Monday, 19 July 2010

Time to end free NHS treatment for illegals

It seems everyone knows except our government. And the BBC.

During a Radio 4 mini-documentary on immigrants, a young illegal Brazilian couple with child were interviewed. Both worked hard but illegally, neither paid any income tax or NI, and they were living in 'grey market' social housing. If what the UK really needed was unskilled and uneducated workers, these two would have been ideal candidates for legalisation. But it was when the interviewer asked about the child's birth. "In the maternity hospital, of course" they replied. "Didn't they ask any questions about your immigration status?" the incredulous interviewer asked. "Of course not!" they snorted.

Visit the maternity wards at Lewisham hospital and you'll enter one vast farrowing pen for Nigerian village girls. From their point of view, coming to the UK to have their babies in conditions of high quality medical care, and for free, makes absolute sense. In Nigeria, a health insurance scheme operates, excluding most except government employees, and 20% of children die before the age of five. Wouldn't you lie, cheat and fraudulently manipulate your way to the UK under such circumstances?

The problem is, this is costing us billions. Yes, billions. Billions we can't afford.

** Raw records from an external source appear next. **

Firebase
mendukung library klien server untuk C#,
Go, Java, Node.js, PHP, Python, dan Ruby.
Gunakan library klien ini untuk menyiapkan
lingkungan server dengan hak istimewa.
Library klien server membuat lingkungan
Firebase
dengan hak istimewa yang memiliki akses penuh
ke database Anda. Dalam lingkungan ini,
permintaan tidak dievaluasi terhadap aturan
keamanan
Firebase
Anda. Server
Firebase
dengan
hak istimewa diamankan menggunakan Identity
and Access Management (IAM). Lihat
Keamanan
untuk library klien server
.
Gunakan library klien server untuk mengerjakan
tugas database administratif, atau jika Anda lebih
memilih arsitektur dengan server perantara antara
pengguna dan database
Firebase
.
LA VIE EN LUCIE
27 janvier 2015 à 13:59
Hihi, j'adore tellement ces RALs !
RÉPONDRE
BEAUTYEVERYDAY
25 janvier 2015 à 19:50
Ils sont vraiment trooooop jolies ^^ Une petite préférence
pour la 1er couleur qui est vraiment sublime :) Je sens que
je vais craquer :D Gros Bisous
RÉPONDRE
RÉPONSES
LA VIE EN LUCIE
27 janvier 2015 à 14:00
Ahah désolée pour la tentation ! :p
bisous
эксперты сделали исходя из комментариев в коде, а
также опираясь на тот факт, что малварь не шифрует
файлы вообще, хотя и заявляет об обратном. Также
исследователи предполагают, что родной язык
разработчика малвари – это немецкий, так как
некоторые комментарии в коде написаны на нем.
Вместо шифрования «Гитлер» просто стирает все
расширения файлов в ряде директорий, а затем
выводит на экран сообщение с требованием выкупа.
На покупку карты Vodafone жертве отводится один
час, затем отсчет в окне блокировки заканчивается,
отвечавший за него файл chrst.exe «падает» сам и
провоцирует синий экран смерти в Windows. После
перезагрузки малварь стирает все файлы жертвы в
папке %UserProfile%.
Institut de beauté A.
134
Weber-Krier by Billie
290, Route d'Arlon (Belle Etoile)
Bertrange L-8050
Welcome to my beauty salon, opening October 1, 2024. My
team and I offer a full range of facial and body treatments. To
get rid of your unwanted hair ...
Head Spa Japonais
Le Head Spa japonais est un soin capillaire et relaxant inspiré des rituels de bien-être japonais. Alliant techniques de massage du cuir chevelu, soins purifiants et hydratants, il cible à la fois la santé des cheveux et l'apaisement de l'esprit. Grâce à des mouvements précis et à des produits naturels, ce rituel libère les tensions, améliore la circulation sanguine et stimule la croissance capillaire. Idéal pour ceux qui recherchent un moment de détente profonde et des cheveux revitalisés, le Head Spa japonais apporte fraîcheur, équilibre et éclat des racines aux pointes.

The NHS staff who are responsible, from the GPs' surgery that accepts anyone with an address to its lists to hospitals that maintain a 'don't ask, don't tell' policy on immigration status, are without doubt good and well meaning people. They are healers and carers, and their job is to heal and care for all. But they don't pay for it - our imperilled economy does.

Individual voter registration gives us the opportunity to comb-out the million-plus illegals in the country. An audit of GPs' lists, with per capita payments only made for those of proven immigration or resident status, would also help solve the problem. But more than anything, a tough-love regime at the reception points of our NHS hospitals with stringent checks and a requirement for payment in full in advance for treatments given to ineligible patients will end this spendthrift waste. The US can do it, so can we.

4 comments:

Weekend Yachtsman said...

"An audit of GPs' lists, with per capita payments only made for those of proven immigration or resident status, would also help solve the problem."

Now that is a good idea.

"Follow the money" is always a good idea; anything that threatens the GPs' enormous revenue streams will certainly make them sit up and listen, and if there's one body of people in the UK tough enough and unpleasant enough to enforce these kinds of limits, then it's your average GP receptionist dragon. I certainly wouldn't mess with them.

Ed P said...

You need a National Insurance number for hospital treatment - how could you get one if an illegal immigrant?
This sounds a bit of a "Daily Mail" scare story.

Nick Drew said...

@Ed P

(a) this is what Polyclinics (sorry, GP-led health centres) are all about - admission & treatment first, questions later or not at all: NuLab pandering to 'increasingly transient populations' (who don't have votes, but the settled minorities they are joining do - and know how to use them in marginal constituencies)

(b) getting an NI number:
"What to expect at the 'Evidence of Identity' interview - The interview will usually be one-to-one (unless, for example, you need an interpreter). You will be asked questions about who you are, why you need an National Insurance number, your background and circumstances. During the interview an application for an [sic] National Insurance number form will be completed and you will be asked to sign this form. If you don’t have any official documents you still have to go to the interview. The information you are able to provide might be enough to prove your identity."

sounds OK but some very ill-qualified people are in possession of NI numbers - a whole lot easier to get than, say, a passport, and that's not saying much

why you need a National Insurance number? - "you need an [sic] National Insurance number in order to claim benefit, pension or allowance" - of course

Raedwald said...

Ed P

You need to quote an NI number, perhaps, but since no enquiry is made of the NI contributions centre, nor record of treatment posted there, you can pretty well use anyone's.

GPs' and hospital's computers don't even talk to eachother; the entire system is still largely paper based, with wads of NCR dockets. It's wide open to abuse even without the benign complicity of staff.